───── Supplied information ─────

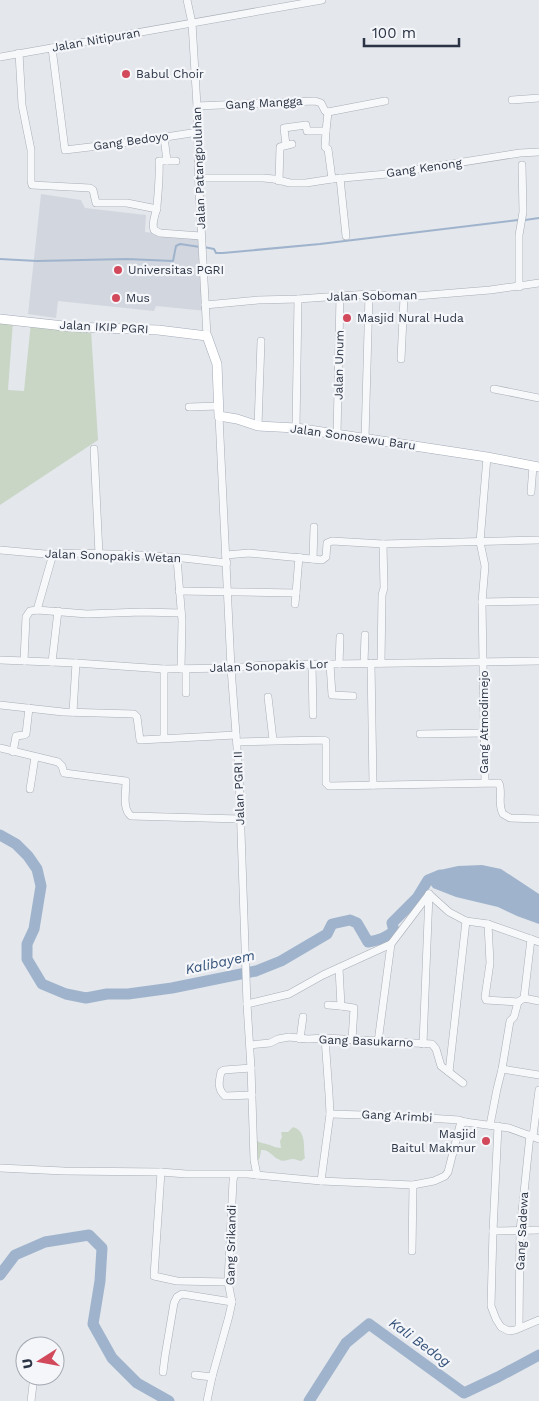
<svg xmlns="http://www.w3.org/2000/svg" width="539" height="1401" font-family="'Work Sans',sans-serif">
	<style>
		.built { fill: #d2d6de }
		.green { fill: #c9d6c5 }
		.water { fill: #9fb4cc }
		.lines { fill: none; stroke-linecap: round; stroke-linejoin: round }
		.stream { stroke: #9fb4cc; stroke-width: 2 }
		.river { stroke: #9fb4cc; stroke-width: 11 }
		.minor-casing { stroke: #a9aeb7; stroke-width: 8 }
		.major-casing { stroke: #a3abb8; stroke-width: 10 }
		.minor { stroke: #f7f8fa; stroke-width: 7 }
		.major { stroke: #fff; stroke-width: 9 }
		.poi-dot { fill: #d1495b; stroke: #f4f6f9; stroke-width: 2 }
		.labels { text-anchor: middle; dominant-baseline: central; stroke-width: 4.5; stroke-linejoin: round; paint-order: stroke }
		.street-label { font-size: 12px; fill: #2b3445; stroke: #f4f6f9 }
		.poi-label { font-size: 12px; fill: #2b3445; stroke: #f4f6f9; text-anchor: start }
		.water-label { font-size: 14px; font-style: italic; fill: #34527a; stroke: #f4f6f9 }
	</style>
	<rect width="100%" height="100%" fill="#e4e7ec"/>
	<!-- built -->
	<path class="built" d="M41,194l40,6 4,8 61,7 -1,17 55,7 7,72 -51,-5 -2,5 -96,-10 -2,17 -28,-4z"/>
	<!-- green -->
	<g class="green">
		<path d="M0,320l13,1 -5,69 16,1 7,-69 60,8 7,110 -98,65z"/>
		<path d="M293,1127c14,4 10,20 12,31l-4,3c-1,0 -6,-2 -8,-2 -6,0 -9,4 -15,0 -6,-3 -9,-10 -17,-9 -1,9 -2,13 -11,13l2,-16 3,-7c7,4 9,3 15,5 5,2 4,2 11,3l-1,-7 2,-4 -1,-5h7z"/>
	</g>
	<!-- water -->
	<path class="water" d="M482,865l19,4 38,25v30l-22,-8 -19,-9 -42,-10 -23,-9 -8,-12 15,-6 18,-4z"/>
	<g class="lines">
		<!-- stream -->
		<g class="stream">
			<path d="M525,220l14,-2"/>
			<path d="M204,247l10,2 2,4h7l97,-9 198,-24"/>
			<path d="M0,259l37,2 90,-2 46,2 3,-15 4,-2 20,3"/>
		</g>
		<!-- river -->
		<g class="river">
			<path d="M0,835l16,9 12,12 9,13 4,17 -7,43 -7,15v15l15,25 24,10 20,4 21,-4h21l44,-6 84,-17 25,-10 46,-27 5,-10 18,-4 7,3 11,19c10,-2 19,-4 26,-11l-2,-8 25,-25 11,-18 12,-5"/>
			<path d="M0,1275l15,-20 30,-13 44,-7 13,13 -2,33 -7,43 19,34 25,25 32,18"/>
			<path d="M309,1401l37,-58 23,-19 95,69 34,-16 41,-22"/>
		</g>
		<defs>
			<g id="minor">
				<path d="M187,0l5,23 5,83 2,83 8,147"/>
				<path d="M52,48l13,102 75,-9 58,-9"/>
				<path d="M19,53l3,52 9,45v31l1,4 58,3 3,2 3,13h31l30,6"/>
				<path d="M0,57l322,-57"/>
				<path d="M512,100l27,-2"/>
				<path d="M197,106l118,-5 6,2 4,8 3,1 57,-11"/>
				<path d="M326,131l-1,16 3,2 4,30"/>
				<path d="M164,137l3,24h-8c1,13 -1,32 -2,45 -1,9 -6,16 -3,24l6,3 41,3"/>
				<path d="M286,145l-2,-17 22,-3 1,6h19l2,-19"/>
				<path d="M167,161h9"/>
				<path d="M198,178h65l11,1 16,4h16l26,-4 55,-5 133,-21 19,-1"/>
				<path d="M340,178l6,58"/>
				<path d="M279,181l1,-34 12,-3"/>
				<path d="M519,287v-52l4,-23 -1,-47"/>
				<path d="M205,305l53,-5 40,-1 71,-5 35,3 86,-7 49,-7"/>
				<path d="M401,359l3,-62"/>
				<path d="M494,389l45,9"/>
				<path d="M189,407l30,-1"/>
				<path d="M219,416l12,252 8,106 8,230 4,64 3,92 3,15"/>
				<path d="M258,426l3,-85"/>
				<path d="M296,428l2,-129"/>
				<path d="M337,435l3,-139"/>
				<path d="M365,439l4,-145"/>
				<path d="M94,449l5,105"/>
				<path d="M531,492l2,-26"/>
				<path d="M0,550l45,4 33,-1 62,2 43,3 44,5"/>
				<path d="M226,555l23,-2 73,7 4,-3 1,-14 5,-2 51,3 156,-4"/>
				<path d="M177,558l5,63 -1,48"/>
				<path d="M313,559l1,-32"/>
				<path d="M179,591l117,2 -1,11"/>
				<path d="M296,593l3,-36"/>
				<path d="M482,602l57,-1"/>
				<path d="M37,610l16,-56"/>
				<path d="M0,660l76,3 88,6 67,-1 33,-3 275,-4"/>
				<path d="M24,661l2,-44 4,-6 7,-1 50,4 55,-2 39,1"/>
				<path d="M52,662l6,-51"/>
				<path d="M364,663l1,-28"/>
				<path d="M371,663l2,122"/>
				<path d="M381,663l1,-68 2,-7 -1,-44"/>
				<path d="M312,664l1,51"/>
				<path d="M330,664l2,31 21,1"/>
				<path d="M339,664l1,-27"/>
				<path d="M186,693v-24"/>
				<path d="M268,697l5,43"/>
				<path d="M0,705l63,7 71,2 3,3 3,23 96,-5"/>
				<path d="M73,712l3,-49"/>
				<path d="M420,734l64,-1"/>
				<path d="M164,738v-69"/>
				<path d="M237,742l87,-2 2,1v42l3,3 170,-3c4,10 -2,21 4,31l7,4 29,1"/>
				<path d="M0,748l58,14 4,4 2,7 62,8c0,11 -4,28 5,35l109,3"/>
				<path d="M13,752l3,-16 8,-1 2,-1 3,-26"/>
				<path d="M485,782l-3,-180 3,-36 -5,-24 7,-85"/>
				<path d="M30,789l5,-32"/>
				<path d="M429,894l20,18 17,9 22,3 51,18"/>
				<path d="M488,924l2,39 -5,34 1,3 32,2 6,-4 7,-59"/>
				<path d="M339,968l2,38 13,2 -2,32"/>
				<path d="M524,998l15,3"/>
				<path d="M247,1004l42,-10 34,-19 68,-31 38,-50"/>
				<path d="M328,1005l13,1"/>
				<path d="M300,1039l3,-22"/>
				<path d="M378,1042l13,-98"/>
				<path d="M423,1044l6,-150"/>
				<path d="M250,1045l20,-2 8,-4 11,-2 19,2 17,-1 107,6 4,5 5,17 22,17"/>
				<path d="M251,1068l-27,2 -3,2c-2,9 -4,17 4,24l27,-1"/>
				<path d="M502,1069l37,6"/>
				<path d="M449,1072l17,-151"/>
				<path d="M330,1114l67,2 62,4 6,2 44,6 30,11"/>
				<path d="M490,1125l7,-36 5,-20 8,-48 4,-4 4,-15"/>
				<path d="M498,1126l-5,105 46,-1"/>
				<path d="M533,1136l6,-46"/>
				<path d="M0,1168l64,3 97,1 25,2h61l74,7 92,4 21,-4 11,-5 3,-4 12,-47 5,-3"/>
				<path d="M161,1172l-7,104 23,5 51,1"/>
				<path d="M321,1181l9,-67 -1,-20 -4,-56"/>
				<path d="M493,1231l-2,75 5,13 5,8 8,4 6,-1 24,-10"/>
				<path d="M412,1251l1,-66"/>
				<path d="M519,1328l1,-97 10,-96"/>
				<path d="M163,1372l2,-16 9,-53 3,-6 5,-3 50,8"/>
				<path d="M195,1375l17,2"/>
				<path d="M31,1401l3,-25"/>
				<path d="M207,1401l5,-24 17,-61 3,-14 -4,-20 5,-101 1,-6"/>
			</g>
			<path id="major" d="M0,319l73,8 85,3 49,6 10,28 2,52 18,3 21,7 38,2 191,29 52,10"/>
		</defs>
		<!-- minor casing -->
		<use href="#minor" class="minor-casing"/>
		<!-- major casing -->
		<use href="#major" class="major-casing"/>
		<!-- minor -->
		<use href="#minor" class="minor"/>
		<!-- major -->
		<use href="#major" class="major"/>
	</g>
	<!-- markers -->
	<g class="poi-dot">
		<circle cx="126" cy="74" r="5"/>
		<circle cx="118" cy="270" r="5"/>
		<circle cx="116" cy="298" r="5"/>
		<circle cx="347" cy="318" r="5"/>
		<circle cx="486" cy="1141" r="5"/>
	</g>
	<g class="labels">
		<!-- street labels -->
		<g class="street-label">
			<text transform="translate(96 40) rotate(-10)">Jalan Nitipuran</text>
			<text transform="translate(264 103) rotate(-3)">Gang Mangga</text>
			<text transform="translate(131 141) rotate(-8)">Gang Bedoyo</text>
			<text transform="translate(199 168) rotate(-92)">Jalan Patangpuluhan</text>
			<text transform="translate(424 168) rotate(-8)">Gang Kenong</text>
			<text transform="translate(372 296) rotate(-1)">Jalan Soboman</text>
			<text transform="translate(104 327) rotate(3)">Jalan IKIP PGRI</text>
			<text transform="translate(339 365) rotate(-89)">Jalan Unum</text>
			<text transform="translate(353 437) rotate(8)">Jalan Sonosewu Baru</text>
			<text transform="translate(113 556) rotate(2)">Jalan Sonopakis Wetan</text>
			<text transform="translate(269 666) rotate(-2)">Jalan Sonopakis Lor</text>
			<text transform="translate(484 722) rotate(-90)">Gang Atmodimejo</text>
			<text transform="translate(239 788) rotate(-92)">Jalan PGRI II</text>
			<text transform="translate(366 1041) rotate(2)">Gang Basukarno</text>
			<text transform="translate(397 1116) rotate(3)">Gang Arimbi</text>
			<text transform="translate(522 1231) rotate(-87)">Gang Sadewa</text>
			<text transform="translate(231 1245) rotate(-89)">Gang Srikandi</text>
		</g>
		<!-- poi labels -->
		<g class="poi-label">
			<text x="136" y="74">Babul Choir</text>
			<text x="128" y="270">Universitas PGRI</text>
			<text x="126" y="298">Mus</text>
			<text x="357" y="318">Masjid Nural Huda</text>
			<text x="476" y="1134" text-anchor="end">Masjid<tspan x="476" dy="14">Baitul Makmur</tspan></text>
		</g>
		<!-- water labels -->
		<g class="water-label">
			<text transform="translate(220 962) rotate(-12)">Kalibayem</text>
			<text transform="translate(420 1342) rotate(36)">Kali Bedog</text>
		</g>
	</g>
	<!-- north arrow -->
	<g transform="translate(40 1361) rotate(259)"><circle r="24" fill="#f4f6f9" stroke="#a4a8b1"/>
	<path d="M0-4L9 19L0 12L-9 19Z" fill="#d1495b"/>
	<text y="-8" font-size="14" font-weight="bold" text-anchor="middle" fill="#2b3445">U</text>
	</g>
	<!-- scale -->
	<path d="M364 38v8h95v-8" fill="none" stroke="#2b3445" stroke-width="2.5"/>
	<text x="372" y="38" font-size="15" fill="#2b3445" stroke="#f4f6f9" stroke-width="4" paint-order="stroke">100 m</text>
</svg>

─────

» **Problem details**
From the listing above, copy out each line where the word "linejoin" appears.

» **Answer area**
		.lines { fill: none; stroke-linecap: round; stroke-linejoin: round }
		.labels { text-anchor: middle; dominant-baseline: central; stroke-width: 4.5; stroke-linejoin: round; paint-order: stroke }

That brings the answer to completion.